Der Wissenschaftsjournalist Christian Geyer stellte in dem Artikel "Was auf den Tisch kommt", erschienen in der "Frankfurter Allgemeinen Zeitung" vom 7. Oktober, eine wichtige Frage. Am 18. September 2020 erhielt der Vorsitzende der deutschen Bischofskonferenz Post aus Rom. Bischof Dr. Bätzing erreichte ein freundliches Schreiben von Kardinal Ladaria und die "Lehrmäßigen Anmerkungen" der Glaubenskongregation zu dem theologisch offenbar unzureichenden Ökumene-Papier "Gemeinsam am Tisch des Herrn". Geyer vermutet im episkopalen Schweigen in Deutschland eine "Absage an die theologische Kontroverse". Er fragt, da das Papier "kirchenamtlich bislang nicht öffentlich gemacht" wurde, ob es klug sei, "aus den theologischen Einwänden der römischen Glaubenskongregation gegen das Arbeitskreis-Papier eine Art geheimer Verschlusssache zu machen".

Wir alle kennen Bekenntnisse zur Transparenz und zur Kommunikation – in der Kirche. So darf spekuliert werden. Auch das sonst nicht für mediale Stummheit bekannte Zentralkomitee der deutschen Katholiken fragt anscheinend nicht nach. Oder haben Sie Wortmeldungen vernommen? Wünscht niemand eine theologische Aufklärung? Warum wird ein Papier, das ausdrücklich kein Geheimpapier ist, als solches behandelt? Christian Geyer schreibt in dem besagten Artikel weiter: "Es gehört zur epistemischen Ironie, dass eine vatikanische Behörde, die aus der historischen Inquisition hervorgegangen ist, hier als Anwalt der differenzierten theologischen Argumentation auftritt, während deutsche Arbeitskreis-Theologie vom Chef der Bischofskonferenz als Magd einer kirchenpolitischen Agenda vorgeführt wird."

Wann also werden die "Lehrmäßigen Anmerkungen" seitens der Bischofskonferenz der interessierten Öffentlichkeit vorgestellt werden? Der theologische Kommentar aus Rom könnte erhellend sein für jene, die eine nationalkirchlich verengte Ökumene der besten Absichten forcieren. Wer sich in Deutschland zum Credo der Kirche bekennt und auch römisch-katholisch bleiben möchte, sollte nicht verkennen, dass die zuständigen Dikasterien der Kirche in Rom auf andere Weise die besten Absichten verfolgen als manche Vertreter der regionalen Kirchenpolitik hierzulande. In dem Papier "Gemeinsam am Tisch des Herrn" werden Ansichten, Meinungen und Theorien vorgetragen, die nicht mit dem Glauben und der Lehre der Kirche übereinstimmen. Der protestantische Neutestamentler Ernst Käsemann vertrat vor knapp siebzig Jahren bereits die Auffassung: "Der neutestamentliche Kanon begründet als solcher nicht die Einheit der Kirche. Er begründet als solcher dagegen ... die Vielzahl der Konfessionen" (Ernst Käsemann, Exegetische Versuche und Besinnungen, Göttingen 1960, 214).

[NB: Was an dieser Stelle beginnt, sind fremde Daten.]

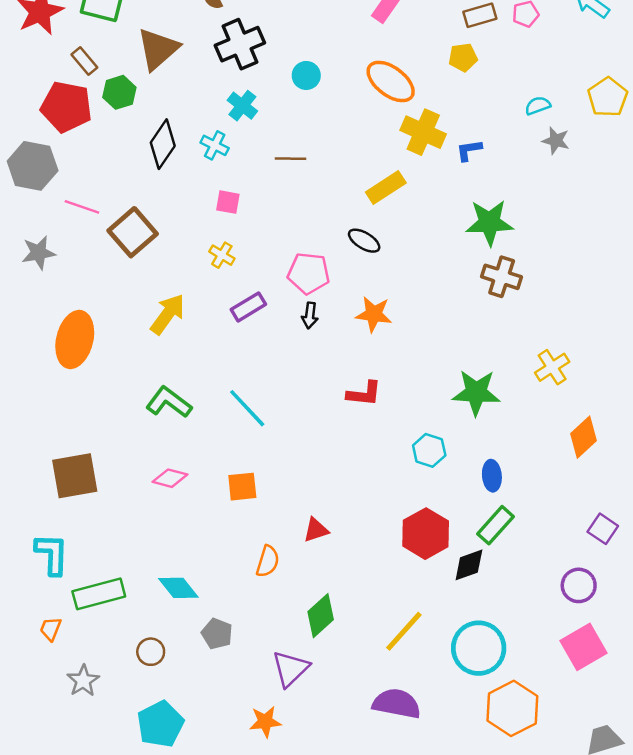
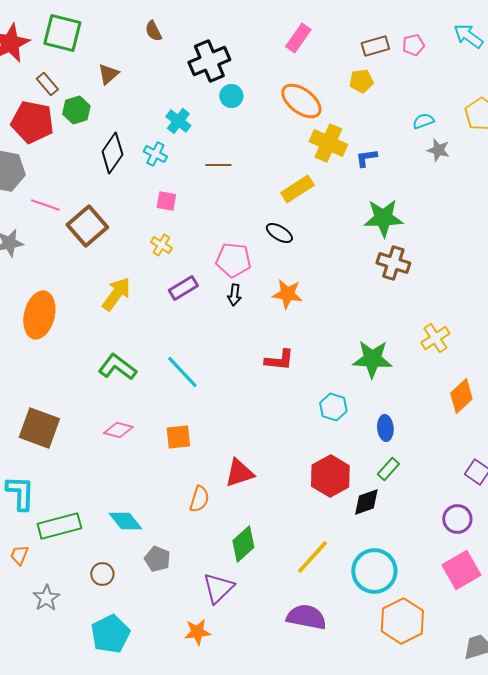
black cross: (240, 44) -> (209, 61), moved
brown triangle: (158, 49) -> (108, 74), size x0.6
brown square: (75, 476) -> (39, 428), turned 30
green rectangle: (496, 525) -> (388, 469), size x0.7
red triangle: (316, 530) -> (239, 473), size x1.4

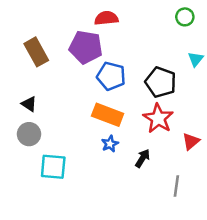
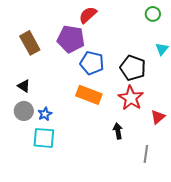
red semicircle: (106, 18) -> (88, 15), turned -36
blue star: (110, 144) -> (45, 114), moved
black arrow: (143, 158) -> (118, 131), turned -42

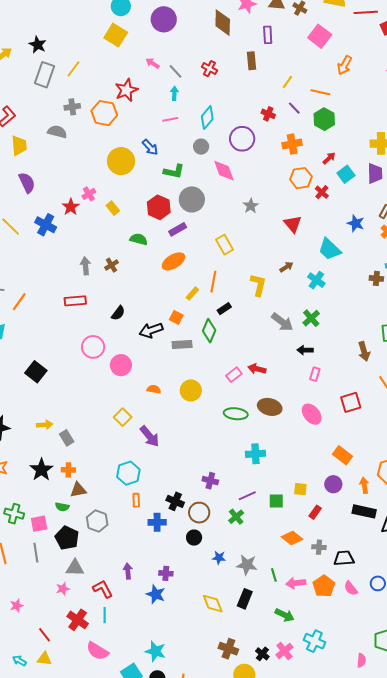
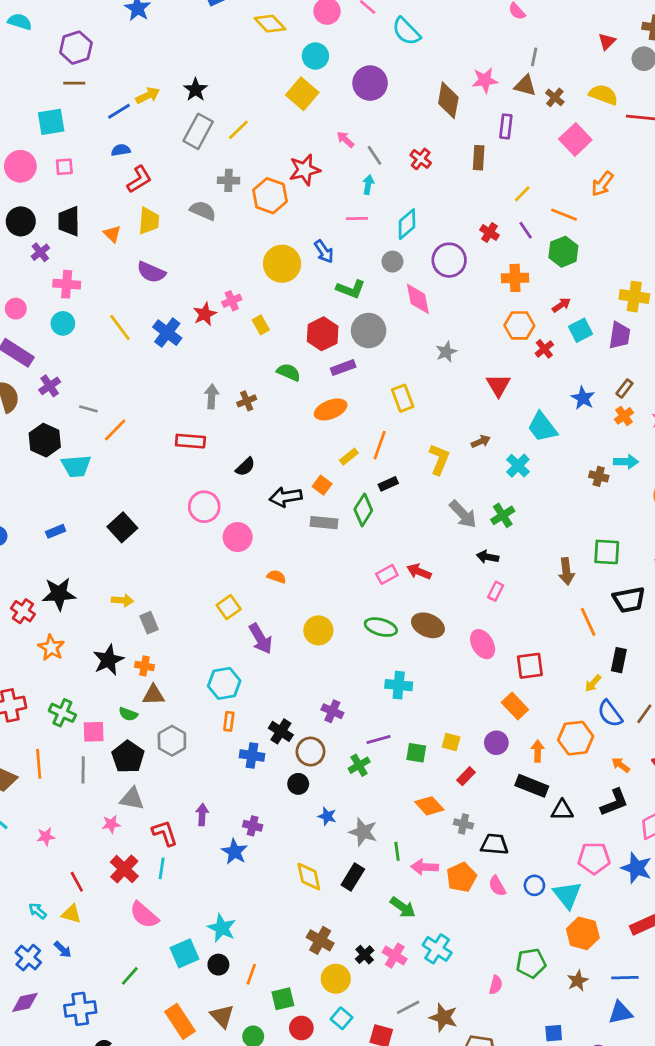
purple semicircle: (27, 183) -> (151, 272), turned 130
yellow circle: (191, 390) -> (318, 630), moved
red square: (351, 402) -> (530, 666), moved
pink cross: (284, 651) -> (395, 956), turned -30

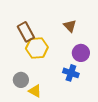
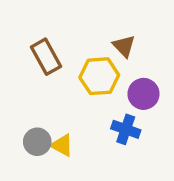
yellow hexagon: (37, 48) -> (99, 76), moved
yellow triangle: (35, 91) -> (62, 145), moved

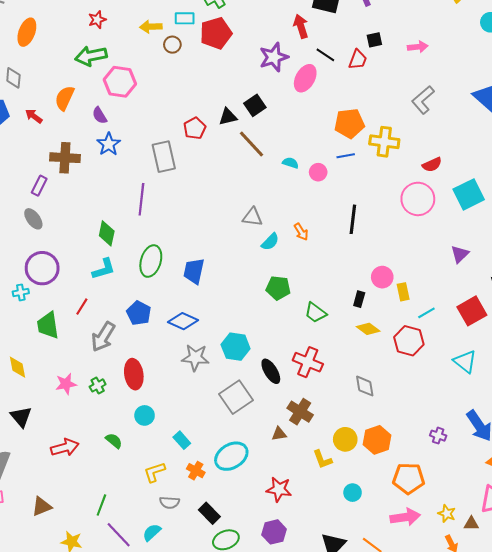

Meines Erachtens scheint das Papier des ÖAK genau diese Vielfalt von Konfessionen als gegeben und notwendig vorauszusetzen. Die Spaltung der Kirche wäre dann auch nicht mehr schmerzhaft, sondern Zeichen einer farbenfrohen christlichen Vielfalt. So könnte jeder freie Christenmensch sich gutwillig und fröhlich an alle möglichen Abendmahlstische setzen und zu sich nehmen, was ihm gereicht würde. Das aber steht – nach meiner unmaßgeblichen Meinung – im Widerspruch zur Lehre des Zweiten Vatikanischen Konzils und damit zur Lehre der Kirche aller Zeiten und Orte.